Battenberg | |
Image Coa: | DEU Battenberg (Pfalz) COA.svg |
Coordinates: | 49.5319°N 8.1383°W |
Image Plan: | Battenberg (Pfalz) in DÜW.svg |
State: | Rheinland-Pfalz |
District: | Bad Dürkheim |
Verbandsgemeinde: | Leiningerland |
Elevation: | 300-330 |
Area: | 5.45 |
Postal Code: | 67271 |
Area Code: | 06359 |
Licence: | DÜW |
Gemeindeschlüssel: | 07 3 32 003 |
Mayor: | Hans-Peter Schmidt[1] |
Leader Term: | 2019 - 24 |
Party: | independent |
Battenberg (officially Battenberg (Pfalz)) is an Ortsgemeinde – a municipality belonging to a Verbandsgemeinde, a kind of collective municipality – in the Bad Dürkheim district in Rhineland-Palatinate, Germany.

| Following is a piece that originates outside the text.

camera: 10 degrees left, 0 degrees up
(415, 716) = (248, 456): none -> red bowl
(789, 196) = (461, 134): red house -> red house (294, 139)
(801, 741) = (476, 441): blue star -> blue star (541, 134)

The municipality lies in the Rhine-Neckar urban agglomeration on the seam between the Haardt and the Upper Rhine Plain. Standing together 300 m above sea level, high above the river Eckbach's banks are the small village and the like-named castle, Burg Battenberg, to the east. Battenberg belongs to the Verbandsgemeinde of Leiningerland, formed in 2018, whose seat is in Grünstadt, although that town is itself not in the Verbandsgemeinde.

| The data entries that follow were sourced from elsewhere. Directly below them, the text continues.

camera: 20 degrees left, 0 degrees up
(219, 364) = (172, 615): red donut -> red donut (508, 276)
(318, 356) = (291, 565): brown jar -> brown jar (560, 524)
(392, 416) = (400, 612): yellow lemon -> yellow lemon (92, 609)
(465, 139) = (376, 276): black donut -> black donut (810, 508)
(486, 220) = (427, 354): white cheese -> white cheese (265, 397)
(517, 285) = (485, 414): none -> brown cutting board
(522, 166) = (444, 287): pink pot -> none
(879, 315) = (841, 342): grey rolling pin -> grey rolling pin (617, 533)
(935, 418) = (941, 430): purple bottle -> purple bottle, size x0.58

Battenberg Castle, which was owned since the Middle Ages by the Counts of Leiningen, to whom belonged the Leiningerland, controlled together with the other castle across the dale to the north (1 400 m away as the crow flies), Neuleiningen Castle, the entrance to the valley, the Eckbach valley. On 7 September 1966, the municipality was given the epithet “(Pfalz)”. Until 1969, the municipality belonged to the now abolished district of Frankenthal (Landkreis Frankenthal).
The council is made up of 8 council members, who were elected by majority vote at the municipal election held on 7 June 2009, and the honorary mayor as chairman.[2]
The municipality's arms might be described thus: Per fess azure an eagle displayed wings elevated argent armed and langued gules, and argent a greyhound courant sinister sable.